## DOCUMENT SEGMENT
[Start of section]

Two months after Siemens fired him, Liu reported the allegedly corrupt conduct to the Securities and Exchange Commission (“SEC”), charging that Siemens had violated the Foreign Corrupt Practices Act (“FCPA”).1 Liu then brought this action in the United States District Court for the Southern District of New York (William H. Pauley III, Judge ), alleging that by firing him Siemens had violated the antiretaliation provision of the Dodd–Frank Act, 15 U.S .C. § 78u–6(h)(1)(A). Siemens moved to dismiss the suit for failure to state a claim, Fed.R.Civ.P. 12(b)(6), asserting two separate defects in the complaint: that the antiretaliation provision does not apply extraterritorially, and that none of Liu's disclosures were “required or protected” by a relevant statute as the antiretaliation provision requires. The district court granted Siemens's motion to dismiss with prejudice on both grounds, holding (1) that on the facts pled, the complaint sought an extraterritorial application of the antiretaliation provision, which does not have extraterritorial reach, and (2) that Liu's complaint failed to establish that he had made a disclosure to the SEC that was “required or protected” by any of the specific statutes enumerated in § 78u–6(h)(1)(A)(iii).
Liu timely appealed, and upon de novo review of the district court's grant of the motion to dismiss, Lundy v. Catholic Health Sys. of Long Island, Inc., 711 F.3d 106, 113 (2d Cir.2013), we affirm on the ground that Liu seeks an extraterritorial application of the antiretaliation provision, and that that provision does not apply extraterritorially.

[End of section]

## ENTRIES SUPPLIED

[Start of section]

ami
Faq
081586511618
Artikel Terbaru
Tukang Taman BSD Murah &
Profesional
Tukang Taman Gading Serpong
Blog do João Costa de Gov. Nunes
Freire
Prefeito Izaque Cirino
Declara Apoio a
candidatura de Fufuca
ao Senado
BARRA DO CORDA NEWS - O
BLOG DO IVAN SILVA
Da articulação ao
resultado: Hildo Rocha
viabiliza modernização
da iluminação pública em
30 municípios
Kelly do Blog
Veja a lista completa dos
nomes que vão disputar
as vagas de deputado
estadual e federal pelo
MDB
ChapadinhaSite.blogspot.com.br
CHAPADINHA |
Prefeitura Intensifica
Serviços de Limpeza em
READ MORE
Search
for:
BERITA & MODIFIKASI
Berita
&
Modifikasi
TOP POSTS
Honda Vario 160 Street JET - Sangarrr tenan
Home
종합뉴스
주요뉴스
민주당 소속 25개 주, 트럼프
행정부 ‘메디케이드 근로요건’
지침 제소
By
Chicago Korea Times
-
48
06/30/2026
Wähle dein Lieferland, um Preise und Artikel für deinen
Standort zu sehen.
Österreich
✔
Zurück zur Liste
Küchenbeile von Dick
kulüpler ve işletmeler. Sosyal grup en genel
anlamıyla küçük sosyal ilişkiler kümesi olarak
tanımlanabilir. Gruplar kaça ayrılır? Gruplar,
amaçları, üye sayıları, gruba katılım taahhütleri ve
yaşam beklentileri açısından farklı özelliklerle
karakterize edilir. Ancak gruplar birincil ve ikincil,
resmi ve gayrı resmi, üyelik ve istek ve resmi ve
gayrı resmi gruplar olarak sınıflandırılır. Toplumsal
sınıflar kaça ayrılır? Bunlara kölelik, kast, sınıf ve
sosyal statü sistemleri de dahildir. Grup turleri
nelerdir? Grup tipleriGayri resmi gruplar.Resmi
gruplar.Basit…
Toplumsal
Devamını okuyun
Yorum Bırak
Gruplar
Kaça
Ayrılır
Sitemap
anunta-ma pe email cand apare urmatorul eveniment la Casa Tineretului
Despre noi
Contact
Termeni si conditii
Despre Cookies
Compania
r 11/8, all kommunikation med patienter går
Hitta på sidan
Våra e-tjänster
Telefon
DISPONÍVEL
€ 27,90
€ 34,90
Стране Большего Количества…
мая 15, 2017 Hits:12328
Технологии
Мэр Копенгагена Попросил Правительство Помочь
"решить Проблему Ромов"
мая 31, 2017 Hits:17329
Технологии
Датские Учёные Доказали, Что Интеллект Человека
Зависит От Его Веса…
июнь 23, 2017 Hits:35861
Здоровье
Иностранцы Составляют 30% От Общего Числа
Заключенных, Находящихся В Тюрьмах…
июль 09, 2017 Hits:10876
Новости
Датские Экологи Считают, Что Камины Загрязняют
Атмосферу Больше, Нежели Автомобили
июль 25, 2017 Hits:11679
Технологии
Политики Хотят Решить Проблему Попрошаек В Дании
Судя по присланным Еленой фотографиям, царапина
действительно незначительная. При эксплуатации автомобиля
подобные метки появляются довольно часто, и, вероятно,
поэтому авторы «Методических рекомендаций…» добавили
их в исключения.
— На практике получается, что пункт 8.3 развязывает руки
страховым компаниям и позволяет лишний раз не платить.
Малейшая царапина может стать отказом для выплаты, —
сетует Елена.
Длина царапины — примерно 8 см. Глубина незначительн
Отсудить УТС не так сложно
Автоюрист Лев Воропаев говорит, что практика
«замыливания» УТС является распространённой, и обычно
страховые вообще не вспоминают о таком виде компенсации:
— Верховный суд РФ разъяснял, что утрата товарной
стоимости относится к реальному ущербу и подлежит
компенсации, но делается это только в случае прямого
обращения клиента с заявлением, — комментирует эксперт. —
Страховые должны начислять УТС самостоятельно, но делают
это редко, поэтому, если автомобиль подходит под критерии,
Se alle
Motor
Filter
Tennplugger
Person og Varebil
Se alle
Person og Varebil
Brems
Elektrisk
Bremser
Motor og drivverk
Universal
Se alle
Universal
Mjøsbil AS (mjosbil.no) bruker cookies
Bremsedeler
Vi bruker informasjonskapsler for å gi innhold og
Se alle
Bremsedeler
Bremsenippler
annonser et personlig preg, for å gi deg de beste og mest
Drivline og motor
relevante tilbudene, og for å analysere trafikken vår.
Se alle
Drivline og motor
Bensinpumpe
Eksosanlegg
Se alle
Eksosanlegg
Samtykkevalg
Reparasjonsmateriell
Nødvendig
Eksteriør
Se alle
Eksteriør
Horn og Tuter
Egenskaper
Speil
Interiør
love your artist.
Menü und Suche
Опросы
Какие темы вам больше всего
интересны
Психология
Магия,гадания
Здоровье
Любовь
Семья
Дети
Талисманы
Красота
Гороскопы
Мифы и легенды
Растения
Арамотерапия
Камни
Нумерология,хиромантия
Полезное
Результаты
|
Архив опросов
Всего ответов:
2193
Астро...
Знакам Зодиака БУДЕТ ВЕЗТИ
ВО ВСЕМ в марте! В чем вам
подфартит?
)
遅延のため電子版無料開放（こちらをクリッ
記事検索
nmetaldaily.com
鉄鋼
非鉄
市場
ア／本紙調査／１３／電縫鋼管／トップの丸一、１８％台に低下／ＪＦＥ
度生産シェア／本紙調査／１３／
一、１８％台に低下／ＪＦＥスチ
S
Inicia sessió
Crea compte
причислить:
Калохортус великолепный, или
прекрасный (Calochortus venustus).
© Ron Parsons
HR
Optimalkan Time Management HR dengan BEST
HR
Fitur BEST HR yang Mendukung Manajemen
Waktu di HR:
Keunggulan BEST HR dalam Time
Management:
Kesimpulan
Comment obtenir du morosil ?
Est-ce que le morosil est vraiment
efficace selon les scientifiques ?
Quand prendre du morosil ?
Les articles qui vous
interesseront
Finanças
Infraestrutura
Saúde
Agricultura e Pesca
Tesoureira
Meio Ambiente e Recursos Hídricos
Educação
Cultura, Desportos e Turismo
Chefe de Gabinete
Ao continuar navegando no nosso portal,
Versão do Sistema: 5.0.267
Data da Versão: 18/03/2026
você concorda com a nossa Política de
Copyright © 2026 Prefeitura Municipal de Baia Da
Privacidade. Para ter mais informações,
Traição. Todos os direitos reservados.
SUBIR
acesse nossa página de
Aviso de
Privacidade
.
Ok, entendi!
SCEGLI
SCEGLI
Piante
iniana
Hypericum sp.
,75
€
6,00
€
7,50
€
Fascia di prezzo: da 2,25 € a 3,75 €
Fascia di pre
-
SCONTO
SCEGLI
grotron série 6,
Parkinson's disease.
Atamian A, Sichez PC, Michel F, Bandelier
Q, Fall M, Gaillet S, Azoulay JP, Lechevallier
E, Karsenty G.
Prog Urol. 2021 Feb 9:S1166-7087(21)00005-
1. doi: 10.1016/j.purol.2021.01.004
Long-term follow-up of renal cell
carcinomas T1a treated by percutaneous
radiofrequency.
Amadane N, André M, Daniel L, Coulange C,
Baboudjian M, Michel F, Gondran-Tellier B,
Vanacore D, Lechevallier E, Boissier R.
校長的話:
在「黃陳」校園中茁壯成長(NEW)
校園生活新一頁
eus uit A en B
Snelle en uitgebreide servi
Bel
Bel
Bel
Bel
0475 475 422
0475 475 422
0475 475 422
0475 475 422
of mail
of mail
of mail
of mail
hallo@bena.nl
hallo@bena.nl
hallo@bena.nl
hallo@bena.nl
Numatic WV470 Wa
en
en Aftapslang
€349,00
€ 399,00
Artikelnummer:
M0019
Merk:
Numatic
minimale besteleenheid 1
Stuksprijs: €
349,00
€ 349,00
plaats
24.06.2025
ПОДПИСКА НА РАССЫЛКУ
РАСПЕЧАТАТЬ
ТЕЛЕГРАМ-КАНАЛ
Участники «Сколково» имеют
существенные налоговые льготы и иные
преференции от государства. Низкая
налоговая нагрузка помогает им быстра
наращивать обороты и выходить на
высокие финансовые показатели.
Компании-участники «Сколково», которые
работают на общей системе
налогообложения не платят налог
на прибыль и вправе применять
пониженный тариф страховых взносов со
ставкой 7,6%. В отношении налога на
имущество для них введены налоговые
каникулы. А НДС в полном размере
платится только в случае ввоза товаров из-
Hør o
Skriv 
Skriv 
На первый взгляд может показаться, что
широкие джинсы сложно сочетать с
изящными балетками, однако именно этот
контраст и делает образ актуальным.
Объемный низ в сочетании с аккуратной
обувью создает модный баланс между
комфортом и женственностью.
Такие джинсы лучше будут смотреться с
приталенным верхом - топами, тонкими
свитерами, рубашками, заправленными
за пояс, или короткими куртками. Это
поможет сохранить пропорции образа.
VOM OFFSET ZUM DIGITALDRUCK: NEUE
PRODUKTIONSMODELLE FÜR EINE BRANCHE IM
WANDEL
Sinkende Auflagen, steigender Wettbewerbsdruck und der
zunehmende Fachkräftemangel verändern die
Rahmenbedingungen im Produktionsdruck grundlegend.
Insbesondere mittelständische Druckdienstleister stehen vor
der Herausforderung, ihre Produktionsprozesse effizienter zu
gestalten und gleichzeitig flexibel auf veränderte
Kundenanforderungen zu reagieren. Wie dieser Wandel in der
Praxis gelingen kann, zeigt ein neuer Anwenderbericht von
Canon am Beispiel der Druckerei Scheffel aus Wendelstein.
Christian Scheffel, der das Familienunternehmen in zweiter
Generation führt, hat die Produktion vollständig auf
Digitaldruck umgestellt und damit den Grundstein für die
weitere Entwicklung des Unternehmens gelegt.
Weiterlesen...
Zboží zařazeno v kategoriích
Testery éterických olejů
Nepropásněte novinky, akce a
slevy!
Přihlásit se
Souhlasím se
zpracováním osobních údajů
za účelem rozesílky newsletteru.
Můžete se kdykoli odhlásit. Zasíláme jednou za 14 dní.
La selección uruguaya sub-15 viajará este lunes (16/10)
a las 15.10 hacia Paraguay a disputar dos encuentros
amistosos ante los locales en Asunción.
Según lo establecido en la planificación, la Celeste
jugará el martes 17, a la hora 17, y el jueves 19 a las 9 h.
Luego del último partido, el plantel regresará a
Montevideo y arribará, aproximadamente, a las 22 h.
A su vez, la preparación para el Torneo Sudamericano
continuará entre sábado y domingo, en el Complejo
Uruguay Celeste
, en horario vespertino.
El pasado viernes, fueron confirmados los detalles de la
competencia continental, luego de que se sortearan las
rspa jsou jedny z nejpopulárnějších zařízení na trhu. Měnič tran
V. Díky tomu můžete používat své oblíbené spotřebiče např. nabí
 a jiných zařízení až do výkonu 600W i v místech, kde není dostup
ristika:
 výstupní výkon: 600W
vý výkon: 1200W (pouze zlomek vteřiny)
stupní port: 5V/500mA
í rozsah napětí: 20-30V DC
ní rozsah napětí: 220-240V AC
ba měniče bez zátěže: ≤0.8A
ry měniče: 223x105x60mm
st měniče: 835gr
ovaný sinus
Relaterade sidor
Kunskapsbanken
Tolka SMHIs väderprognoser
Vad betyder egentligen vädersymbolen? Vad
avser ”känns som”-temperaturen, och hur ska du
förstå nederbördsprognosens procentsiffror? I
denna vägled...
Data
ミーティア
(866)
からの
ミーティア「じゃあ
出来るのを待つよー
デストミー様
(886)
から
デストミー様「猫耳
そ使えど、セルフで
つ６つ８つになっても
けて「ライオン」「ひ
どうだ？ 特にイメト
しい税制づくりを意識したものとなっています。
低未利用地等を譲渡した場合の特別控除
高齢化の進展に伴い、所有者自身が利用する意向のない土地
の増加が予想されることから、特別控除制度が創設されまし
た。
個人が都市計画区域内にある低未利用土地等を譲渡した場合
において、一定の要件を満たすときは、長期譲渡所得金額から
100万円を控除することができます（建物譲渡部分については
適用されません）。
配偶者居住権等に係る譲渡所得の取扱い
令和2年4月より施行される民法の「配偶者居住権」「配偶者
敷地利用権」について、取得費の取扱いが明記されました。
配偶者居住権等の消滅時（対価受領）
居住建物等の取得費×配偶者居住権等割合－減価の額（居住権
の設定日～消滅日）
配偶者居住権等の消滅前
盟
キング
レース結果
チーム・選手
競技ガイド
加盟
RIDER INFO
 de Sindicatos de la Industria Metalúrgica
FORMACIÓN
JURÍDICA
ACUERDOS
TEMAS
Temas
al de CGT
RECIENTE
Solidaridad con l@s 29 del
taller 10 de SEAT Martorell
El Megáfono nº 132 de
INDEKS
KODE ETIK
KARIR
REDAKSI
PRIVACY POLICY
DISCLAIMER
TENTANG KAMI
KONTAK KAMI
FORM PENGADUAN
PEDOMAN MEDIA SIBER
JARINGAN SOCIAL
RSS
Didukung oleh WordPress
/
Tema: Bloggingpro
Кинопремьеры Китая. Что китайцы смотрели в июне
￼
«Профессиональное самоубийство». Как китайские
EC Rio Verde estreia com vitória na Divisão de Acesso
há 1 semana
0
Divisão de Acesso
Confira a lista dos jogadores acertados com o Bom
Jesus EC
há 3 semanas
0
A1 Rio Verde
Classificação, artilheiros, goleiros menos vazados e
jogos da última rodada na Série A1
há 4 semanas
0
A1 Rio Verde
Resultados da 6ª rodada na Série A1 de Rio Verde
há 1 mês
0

[End of section]

## THINGS TO DO
(1) Repeat the part of the court opinion about Liu's suit against Siemens from "Liu timely appealed, and" up to and including "not apply extraterritorially.".
(2) Answer these questions from the court opinion about Liu's suit against Siemens:
(a) How long after Siemens fired him did Liu report the alleged conduct to the SEC?
(b) In which court did Liu bring his action?
(c) What kind of review did the appeals court apply to the grant of the motion to dismiss?
(3) Can you write the next part of the court opinion about Liu's suit against Siemens, starting after its last sentence?

## RESPONSES BY TASK
(1)
Liu timely appealed, and upon de novo review of the district court's grant of the motion to dismiss, Lundy v. Catholic Health Sys. of Long Island, Inc., 711 F.3d 106, 113 (2d Cir.2013), we affirm on the ground that Liu seeks an extraterritorial application of the antiretaliation provision, and that that provision does not apply extraterritorially.

(2)
(a) Two months.
(b) The United States District Court for the Southern District of New York.
(c) De novo review.

(3)
We review a motion to dismiss de novo, “accepting all factual allegations in the complaint as true, and drawing all reasonable inferences in the plaintiff's favor.” Lundy, 711 F.3d at 113. “To survive a motion to dismiss, a complaint must contain sufficient factual matter, accepted as true, to state a claim to relief that is plausible on its face.” Ashcroft v. Iqbal, 556 U .S. 662, 678 (2009) (internal quotation marks omitted). The “factual content” of the complaint must “allow[ ] the court to draw the reasonable inference that the defendant is liable for the misconduct alleged.” Id.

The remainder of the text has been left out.